Microscopy revealed that the bacteria had actually disappeared, suggesting fungal-induced lysis of the bacteria. Future research should confirm whether the lysed bacterial biomass is actually consumed by the fungi.

Besides being predators, fungi can also be the prey of bacteria. Bacterial mycophagy has, however, been studied much less intensively than fungal my-cophagy—mycoparasitism. The scarce reports on bacterial mycophagy, so far, deal almost exclusively with ascomycetes in an experimental setting. Strepto-mycetes, myxomycetes, paenibacilli, pseudomonads and the recently described genus Collimonas have been indicated as potential mycophagous bacteria (De Boer et al., 2005). However, actual proof of importance in situ is difficult as all of these bacteria can grow very well on other energy sources, that is they are facultatively mycophagous.. Hence, an equivalent of Bdellovibrio—an obligate bacterial predator of bacteria, has not been found so far.
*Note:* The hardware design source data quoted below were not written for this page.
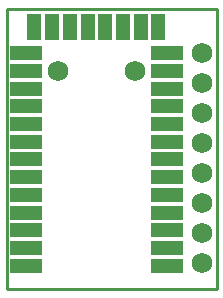
<source format=gts>
G04 Layer_Color=8388736*
%FSLAX25Y25*%
%MOIN*%
G70*
G01*
G75*
%ADD12C,0.01000*%
%ADD14R,0.10642X0.04737*%
%ADD15R,0.04737X0.08674*%
%ADD16C,0.06800*%
D12*
X-0Y0D02*
Y93504D01*
Y0D02*
X0Y0D01*
X70000D01*
Y93504D01*
X70000Y93504D02*
X70000Y93504D01*
X-0Y93504D02*
X70000D01*
D14*
X6256Y78740D02*
D03*
Y7874D02*
D03*
Y13780D02*
D03*
Y19685D02*
D03*
Y25591D02*
D03*
Y31496D02*
D03*
Y37402D02*
D03*
Y43307D02*
D03*
Y49213D02*
D03*
Y55118D02*
D03*
Y61024D02*
D03*
Y66929D02*
D03*
Y72835D02*
D03*
X53500Y7874D02*
D03*
Y78740D02*
D03*
Y72835D02*
D03*
Y66929D02*
D03*
Y61024D02*
D03*
Y55118D02*
D03*
Y49213D02*
D03*
Y43307D02*
D03*
Y37402D02*
D03*
Y31496D02*
D03*
Y25591D02*
D03*
Y19685D02*
D03*
Y13780D02*
D03*
D15*
X50547Y87599D02*
D03*
X9209Y87599D02*
D03*
X15114Y87599D02*
D03*
X21020D02*
D03*
X26925D02*
D03*
X32831D02*
D03*
X38736D02*
D03*
X44642Y87599D02*
D03*
D16*
X17083Y72835D02*
D03*
X42673D02*
D03*
X65000Y28740D02*
D03*
Y38740D02*
D03*
Y48740D02*
D03*
Y58740D02*
D03*
Y8740D02*
D03*
Y18740D02*
D03*
Y68740D02*
D03*
Y78740D02*
D03*
M02*

</source>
Tsuneda and Thorn (1994b) reported on lytic activities of Agrobacterium tumefaciens and P. tolaasii against wood-degrading basidiomycetes under laboratory conditions. The potential mycophagous bacterium Collimonas fungivorans has been observed in beech wood blocks colonized by the white-rot fungus R. bicolor (Folman, Boddy and de Boer, unpublished results).

Bacterial pathogens on fruit bodies of saptrotrophic basidiomycetes may be considered to be a special case of mycophagy. For obvious reasons, these bacterial pathogens have been most intensively studied on commercially grown edible mushrooms, for example Agaricus bisporus and P. ostreatus, but they have also been found on mushrooms sampled in the field (Bessette, 1984). The best-studied example is that of P. tolaasii causing brown blotch disease (Soler-Rivas et al., 1999). When it is present at sufficient density, the bacterium induces disease by producing fungal membrane-disrupting secondary metabolites, in particular the lipodepsipeptide tolaasin. Hence, the bacterium is growing at the expense of hyphal contents that are released due to fungal membrane disruption. Similar strategies have also been found for some other Pseudomonas spp. as well as other bacterial species, for example Janthinobacterium agaracidamnosum (Lincoln et al., 1999; Godfrey et al., 2001).